Sunday, August 2, 2009
Clamming Up about Toxics in the Anacostia
Last Thursday I went to a fantastic lecture at the Anacostia Watershed Society headquarters in Bladensburg. It featured a unique and lively talk given by Harriette Phelps. Dr. Phelps, who is a professor Emeritus at the University of the District of Columbia, has been using small Asian clams to do some detective work in DC. She puts the bivalves to the task of finding out where the most toxic hot spots are along the river and its tributary streams.
Dr. Phelps thinks she may be the only person using clams this way in the US, although internationally many other scientists are doing this kind of investigation. She also thinks she may be the only person looking at toxics in Washington’s “other river.”
Before listening to Dr. Phelps I had no idea that the biggest pollution problems in the Anacostia may stem from what are known as “legacy” issues. These may include dumps of old chemicals under road beds during highway construction which are now seeping out into buried stream beds, causing horrible pollution on a slow, constant basis.
And although I had heard of the pollutants which line the bed of the Hudson River in New York, I had very little info on the details of similar problems along the Anacostia. Much of what was used in the past remains with us along the riverbed, even those chemicals which have long been banned from production and use, such as Chlordane. Dredging tends to stir up the problems, and debate remains about how to best handle their remediation and possible removal.

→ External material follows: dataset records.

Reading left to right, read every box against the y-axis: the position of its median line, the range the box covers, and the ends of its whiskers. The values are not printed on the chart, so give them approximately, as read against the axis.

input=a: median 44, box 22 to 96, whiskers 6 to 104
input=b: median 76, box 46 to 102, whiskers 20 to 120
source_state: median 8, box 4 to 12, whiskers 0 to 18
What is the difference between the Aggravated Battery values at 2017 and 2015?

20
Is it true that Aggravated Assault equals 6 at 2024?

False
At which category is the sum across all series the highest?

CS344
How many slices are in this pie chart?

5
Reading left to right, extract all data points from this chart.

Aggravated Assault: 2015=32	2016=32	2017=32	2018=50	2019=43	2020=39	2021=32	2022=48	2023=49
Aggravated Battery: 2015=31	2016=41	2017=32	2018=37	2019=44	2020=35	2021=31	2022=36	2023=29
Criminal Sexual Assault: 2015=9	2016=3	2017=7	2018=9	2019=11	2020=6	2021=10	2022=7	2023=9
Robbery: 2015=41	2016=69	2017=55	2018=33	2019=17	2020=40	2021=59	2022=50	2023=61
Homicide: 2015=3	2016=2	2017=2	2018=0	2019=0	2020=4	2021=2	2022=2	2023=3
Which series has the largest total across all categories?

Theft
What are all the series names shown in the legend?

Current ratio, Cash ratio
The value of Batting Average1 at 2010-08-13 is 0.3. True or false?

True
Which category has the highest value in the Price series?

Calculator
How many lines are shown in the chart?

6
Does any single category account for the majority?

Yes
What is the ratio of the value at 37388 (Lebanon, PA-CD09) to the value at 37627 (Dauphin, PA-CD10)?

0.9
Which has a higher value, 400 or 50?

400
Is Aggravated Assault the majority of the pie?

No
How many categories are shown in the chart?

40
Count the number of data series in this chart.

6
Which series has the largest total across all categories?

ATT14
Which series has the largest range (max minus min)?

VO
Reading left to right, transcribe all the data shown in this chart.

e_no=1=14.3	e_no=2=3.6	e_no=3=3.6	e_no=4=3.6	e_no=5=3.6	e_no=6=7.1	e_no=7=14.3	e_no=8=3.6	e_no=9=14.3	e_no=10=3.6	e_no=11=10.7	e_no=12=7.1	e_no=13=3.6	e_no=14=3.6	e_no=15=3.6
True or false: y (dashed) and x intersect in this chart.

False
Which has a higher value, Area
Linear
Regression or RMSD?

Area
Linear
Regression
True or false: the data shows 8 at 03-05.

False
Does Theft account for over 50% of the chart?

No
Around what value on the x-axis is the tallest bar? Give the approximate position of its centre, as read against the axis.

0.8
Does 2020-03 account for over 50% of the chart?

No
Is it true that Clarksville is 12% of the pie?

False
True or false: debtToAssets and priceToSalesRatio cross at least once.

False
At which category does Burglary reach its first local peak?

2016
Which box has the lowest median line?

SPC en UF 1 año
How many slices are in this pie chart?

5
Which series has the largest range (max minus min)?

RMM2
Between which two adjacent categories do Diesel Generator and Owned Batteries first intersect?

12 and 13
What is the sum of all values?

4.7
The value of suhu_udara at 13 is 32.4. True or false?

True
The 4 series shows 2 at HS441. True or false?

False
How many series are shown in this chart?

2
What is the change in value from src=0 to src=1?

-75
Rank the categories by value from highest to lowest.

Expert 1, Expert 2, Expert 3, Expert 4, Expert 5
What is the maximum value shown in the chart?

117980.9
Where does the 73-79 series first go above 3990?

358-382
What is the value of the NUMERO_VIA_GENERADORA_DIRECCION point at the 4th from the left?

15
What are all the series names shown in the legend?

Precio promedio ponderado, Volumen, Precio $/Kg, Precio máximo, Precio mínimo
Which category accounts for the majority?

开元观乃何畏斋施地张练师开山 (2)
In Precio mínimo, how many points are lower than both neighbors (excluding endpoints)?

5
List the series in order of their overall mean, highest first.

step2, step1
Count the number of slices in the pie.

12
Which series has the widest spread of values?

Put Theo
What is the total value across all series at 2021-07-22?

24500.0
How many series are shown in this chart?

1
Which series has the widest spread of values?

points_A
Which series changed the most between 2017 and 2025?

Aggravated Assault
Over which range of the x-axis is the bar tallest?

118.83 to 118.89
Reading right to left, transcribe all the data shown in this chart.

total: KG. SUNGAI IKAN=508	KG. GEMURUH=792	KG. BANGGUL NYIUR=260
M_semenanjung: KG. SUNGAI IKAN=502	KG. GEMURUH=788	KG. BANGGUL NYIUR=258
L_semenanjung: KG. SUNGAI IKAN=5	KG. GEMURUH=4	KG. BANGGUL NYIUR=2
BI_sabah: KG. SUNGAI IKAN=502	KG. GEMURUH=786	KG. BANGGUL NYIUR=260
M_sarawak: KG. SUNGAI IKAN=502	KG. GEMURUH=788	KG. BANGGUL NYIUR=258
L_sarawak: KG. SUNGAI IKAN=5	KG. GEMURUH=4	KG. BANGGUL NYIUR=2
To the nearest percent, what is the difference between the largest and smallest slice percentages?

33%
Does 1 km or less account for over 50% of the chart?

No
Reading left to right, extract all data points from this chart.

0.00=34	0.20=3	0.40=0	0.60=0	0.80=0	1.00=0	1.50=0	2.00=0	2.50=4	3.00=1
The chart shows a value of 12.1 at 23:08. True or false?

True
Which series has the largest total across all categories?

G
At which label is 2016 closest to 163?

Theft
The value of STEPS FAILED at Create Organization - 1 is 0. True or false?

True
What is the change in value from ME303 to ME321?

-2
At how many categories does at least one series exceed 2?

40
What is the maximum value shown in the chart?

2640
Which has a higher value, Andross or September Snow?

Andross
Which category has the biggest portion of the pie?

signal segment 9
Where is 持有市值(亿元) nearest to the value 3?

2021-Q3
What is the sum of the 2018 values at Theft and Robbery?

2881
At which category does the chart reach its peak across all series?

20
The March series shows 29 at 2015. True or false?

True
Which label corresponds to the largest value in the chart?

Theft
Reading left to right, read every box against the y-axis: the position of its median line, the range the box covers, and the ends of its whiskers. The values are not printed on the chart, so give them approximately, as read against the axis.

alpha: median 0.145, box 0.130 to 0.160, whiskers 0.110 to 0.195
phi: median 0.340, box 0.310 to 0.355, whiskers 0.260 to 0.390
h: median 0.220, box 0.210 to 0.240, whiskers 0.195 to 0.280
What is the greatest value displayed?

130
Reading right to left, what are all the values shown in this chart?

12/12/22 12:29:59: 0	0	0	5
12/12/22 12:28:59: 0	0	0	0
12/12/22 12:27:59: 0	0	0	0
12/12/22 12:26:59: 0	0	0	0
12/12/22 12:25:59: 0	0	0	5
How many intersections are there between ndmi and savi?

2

Sitting and listening to Dr. Phelps last night made me kind of realize that in many ways, the problems of toxics along watershed have become passé to both the general public and to us as environmentalists. Although info on drinking water pollutants and stormwater runoff is plentiful these days in the news, the idea of tracking and deciding how to manage toxics in urban streams and rivers gets almost no press. But even if the topic of toxics is no longer the “in” thing to cover, the problem itself remains as fresh and new -- and horrible -- as it was in the past.
In the midst of such horror, though, I always find the AWS’ efforts to revive the big, old industrialized river are inspiring. At last night’s meeting, people talked of walking along waterways encased in concrete which run between truck stops and industrial parks, under highways, past Metro stations – all to gather info and figure out exactly who is putting what kinds of crap into the river. You realize that these people really love the city where they work in a way that others can’t even imagine. They have a unique relationship with their environment. One man talked of what he had seen while coaching a crew team of local high school students. Another described working with kids to gather samples along the banks. Still others had biked everywhere trying to figure the river out. And talking with both Dr. Phelps and AWS staff members like Jim Connolly gave me lots of food for thought about the need to balance urgency with optimism, education with advocacy, and science with security concerns. You can love a river and know it has huge problems. You can know a place and understand its warts.
Upstream here in the Sligo, where my home base is located, we sometimes think that maybe the problems could be solved if we began to reconfigure our relationship with our own yards. In much of the lower Anacostia, however, the relationships may rely more on how industry, government and those who live far from the actual banks of the river treat their environment. Changing how we think of water running through our cities has to happen if we are going to improve the Chesapeake and all of our estuaries. That means that even those who only ever see the Anacostia as they drive by on the way to work need to change how they perceive it. They have to stop thinking it is hopeless, but have to simultaneously understand that its problems are huge and fixing them should be a priority for the greater good of the entire city.
Dr. Phelps hopes to speak again this year, maybe in January at a Friends of Sligo Creek meeting. In the meantime, I hope to find out more about her work and write about it soon.
The AWS plans to host more lectures this summer. If you go, be sure to get there early so you can check out both the refurbished building and their fantastic new raingardens, in the courtyards outside. Love those eight foot tall perennial sunflowers!